Required action ::
Restate every line below word for word, but drop each picture.

*-*-*

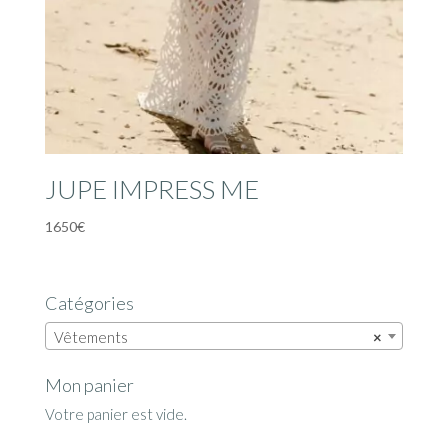
JUPE IMPRESS ME
1650
€
Catégories
Vêtements
×
Mon panier
Votre panier est vide.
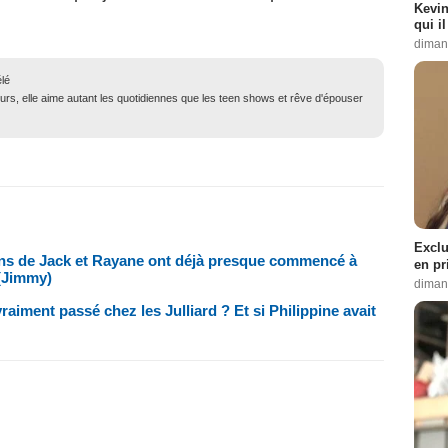
Kevin
qui i
diman
élé
urs, elle aime autant les quotidiennes que les teen shows et rêve d'épouser
Exclu
ans de Jack et Rayane ont déjà presque commencé à
en pr
 (Jimmy)
diman
raiment passé chez les Julliard ? Et si Philippine avait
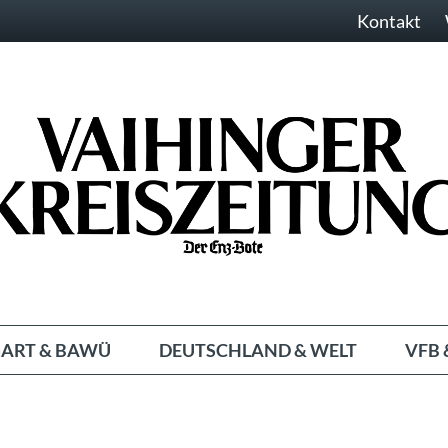
Kontakt
ART & BAWÜ
DEUTSCHLAND & WELT
VFB 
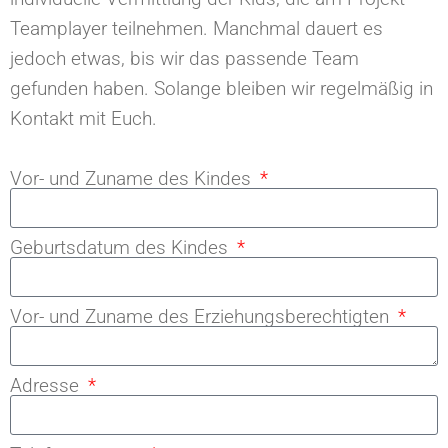
Teamplayer teilnehmen. Manchmal dauert es
jedoch etwas, bis wir das passende Team
gefunden haben. Solange bleiben wir regelmäßig in
Kontakt mit Euch.
Vor- und Zuname des Kindes
Geburtsdatum des Kindes
Vor- und Zuname des Erziehungsberechtigten
Adresse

*-*-*

Response for this exercise ::
JUPE IMPRESS ME
1650
€
Catégories
Vêtements
×
Mon panier
Votre panier est vide.
Kevin
qui i
diman
élé
urs, elle aime autant les quotidiennes que les teen shows et rêve d'épouser
Exclu
ans de Jack et Rayane ont déjà presque commencé à
en pr
 (Jimmy)
diman
raiment passé chez les Julliard ? Et si Philippine avait
Kontakt
ART & BAWÜ
DEUTSCHLAND & WELT
VFB 
Teamplayer teilnehmen. Manchmal dauert es
jedoch etwas, bis wir das passende Team
gefunden haben. Solange bleiben wir regelmäßig in
Kontakt mit Euch.
Vor- und Zuname des Kindes
Geburtsdatum des Kindes
Vor- und Zuname des Erziehungsberechtigten
Adresse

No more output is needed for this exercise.